F1 in schools – the BLOODHOUND class is very fast

The education programme is a key part of Project BLOODHOUND and we are having a lot of success with the BLOODHOUND class in the ‘F1 in Schools’ programme.  Needless to say, with its ‘unlimited’ design, the BLOODHOUND class is about twice as fast as the F1 class, and the young car designers have to overcome aerodynamic and stability problems just the same as we do.

This global competition involves designing and racing precision-made balsawood cars, powered by compressed gas cylinders, along a 20m straight track.  Wilmington Grammar School’s ‘Speeding Snails’ team recently set an incredible time of 0.620 seconds, at an average speed of 86 mph.  Think you could do better?  During the world-famous Goodwood Festival of Speed at the start of July, we are planning to hold the Bloodhound Challenge – come and have a go at setting your own world record! 

The same power as 100 F1 cars (101 if you include the Cosworth pump motor)

We’ll be joined at Goodwood again by STP and, for the first time, Cosworth, who are supplying the F1 engine that powers our rocket pump (yes, really).  We’ll be testing the full rocket system in the UK, complete with the Cosworth F1 engine, in a couple of months’ time.  That’s going to be an exciting event to watch – I can’t wait. 

The engineering design work continues at a furious pace.  With the rear of the chassis already in manufacture, we are finalising the last bodywork details.  This is to fix the ‘yaw static margin’ – a measure of how directionally stable the Car is.  We need to make sure that, just like a dart, the Car’s mass is far enough forwards, and the fin is large enough, to keep it ‘pointy-end forwards’ (which I’m very keen on!).  In the next few weeks, we should be finished with this last key piece of the aerodynamics. 
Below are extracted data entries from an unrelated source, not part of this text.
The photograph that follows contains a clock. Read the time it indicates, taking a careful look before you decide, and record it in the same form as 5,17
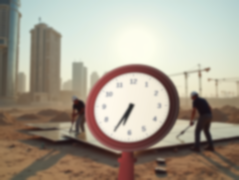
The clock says 6,35
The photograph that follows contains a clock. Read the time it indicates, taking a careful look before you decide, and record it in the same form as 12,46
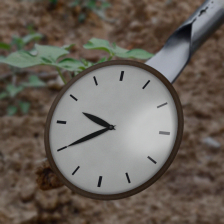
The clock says 9,40
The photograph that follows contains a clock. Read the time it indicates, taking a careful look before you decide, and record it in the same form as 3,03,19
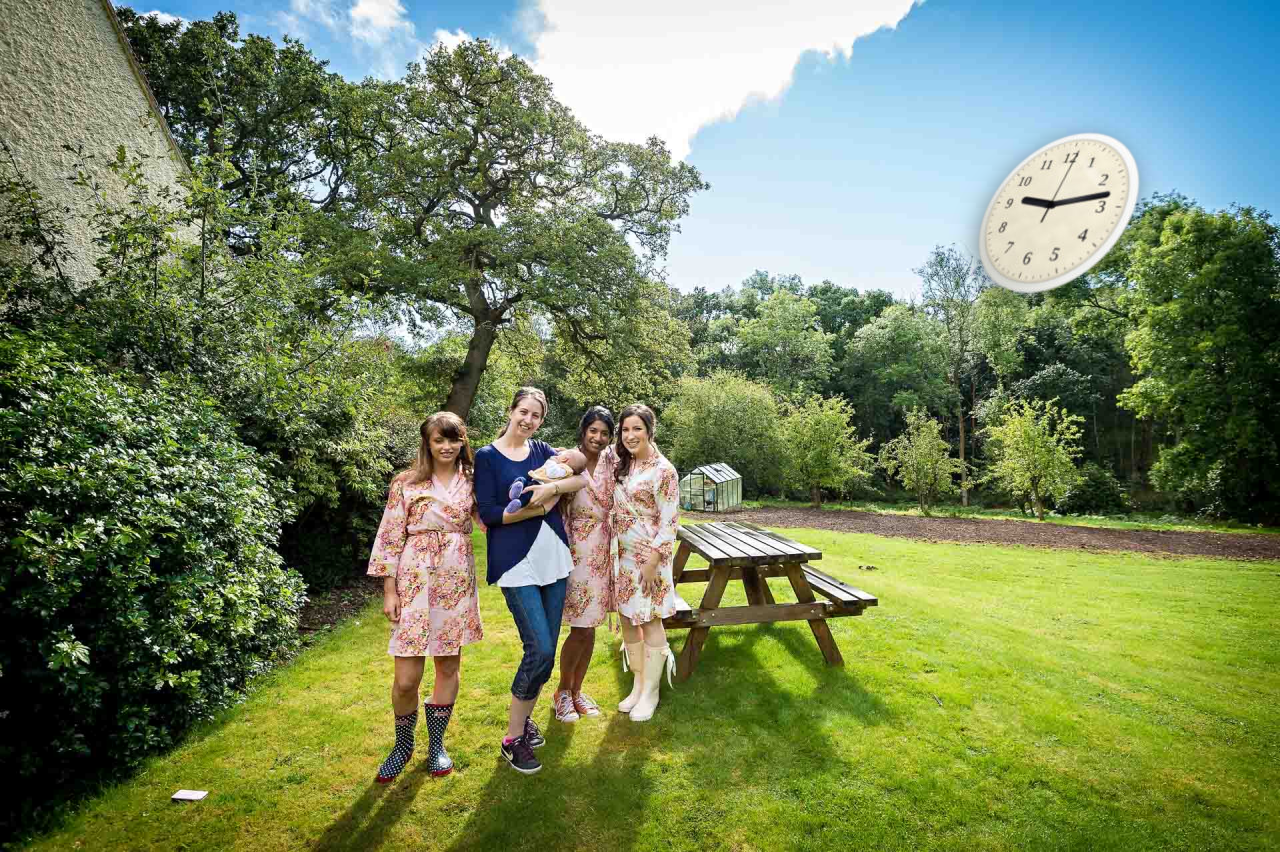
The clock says 9,13,01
Refining the shape to keep it pointy-end forwards – we’re nearly there

The challenge of setting a 1000 mph Land Speed Record is not only a problem of going very fast – we also have to stop the Car.  During the first half of a run, more acceleration is optional, but once the Car leaves the measured mile at 1000 mph, slowing down has just become compulsory. 
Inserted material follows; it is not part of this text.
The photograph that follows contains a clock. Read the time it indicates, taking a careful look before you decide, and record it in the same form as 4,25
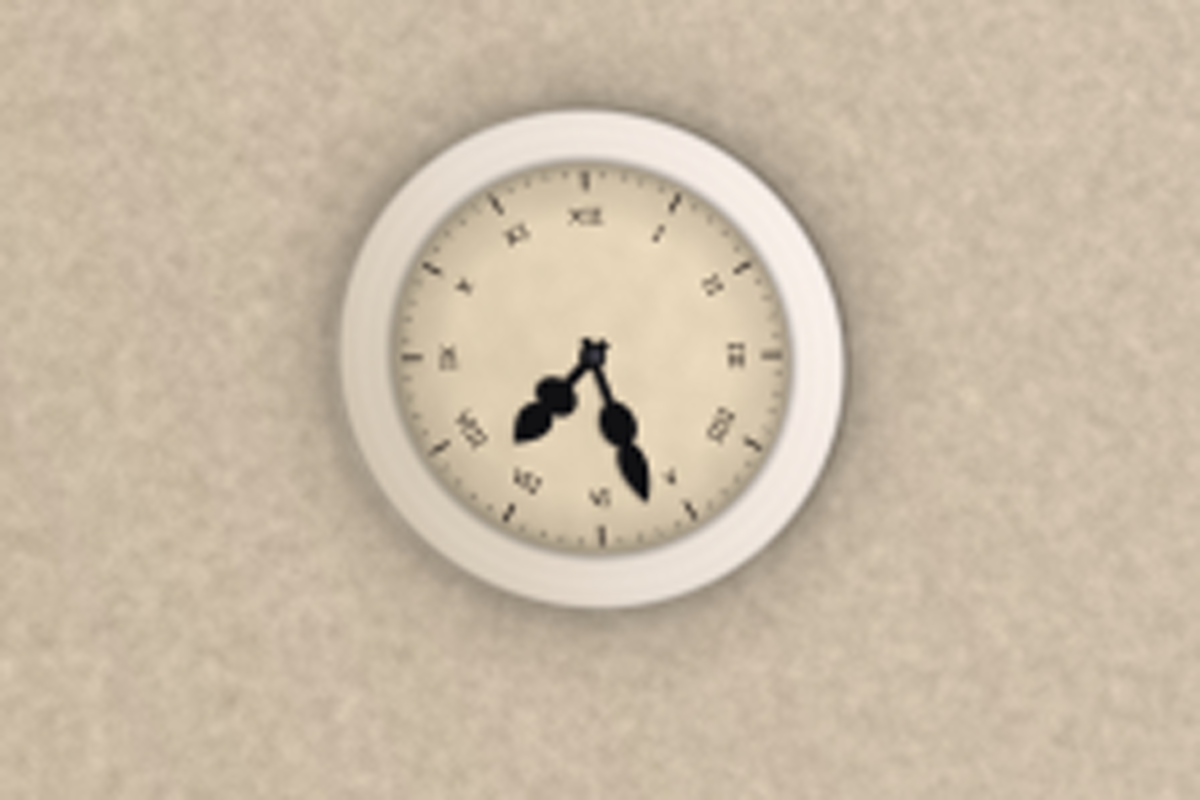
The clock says 7,27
Acoustic testing between spin rig sessions – assuming that the disc is still in one piece....

In addition to airbrakes (backed up by brake parachutes if necessary), BLOODHOUND SSC will also be fitted with wheel brakes for use below about 250 mph.  The brakes won’t be used at 1000 mph – but they will have to spin that quickly.  We’ve just finished the first phase of brake disc tests, with some slightly disappointing results. 

We tested 2 different disc types, based on material used by the F16 and Typhoon jet fighters.  The F16 discs both failed at around 800 mph – no joy there.  The Typhoon disc made it to over 11 000 rpm (equivalent to 1100 mph) on the spin rig, but then also failed (with a very loud ‘bang’!), so we’ve got some more work to do to find the ideal disc.  Still, if this was easy, everyone would be doing it. 

Of course, some other people are trying to do this – we’ve got some competition for the World Land Speed Record – and it’s interesting to compare notes occasionally.  While we are all planning on brake parachutes and airbrakes (the US ‘North American Eagle’ team is using a converted jet fighter which came ready-fitted with them), we all have different solutions to the wheel brake problem.  The ‘Eagle’ is using non-contact magnetic brakes, while the Australian ‘Aussie Invader 5R’ is exploring a ‘Fred Flintstone’ ground friction brake – we discounted this option last year, partly because we don’t have the room to fit it under the Car.  It’s going to be fascinating to see how they all work, when the racing begins…

Hakskeen Pan – the world’s best race track – when it’s dry

The weather in South Africa is still keeping us guessing.  The Northern Cape has seen one of the wettest rainy seasons that it’s had for a long time.  As a result, Hakskeen Pan is still flooded, so we can’t re-start the track preparation work for a few weeks yet.  Once the Pan is dry, the Northern Cape team will continue with the clearance of an amazing 24 million sq m of surface, to produce the world’s best race track for BLOODHOUND SSC.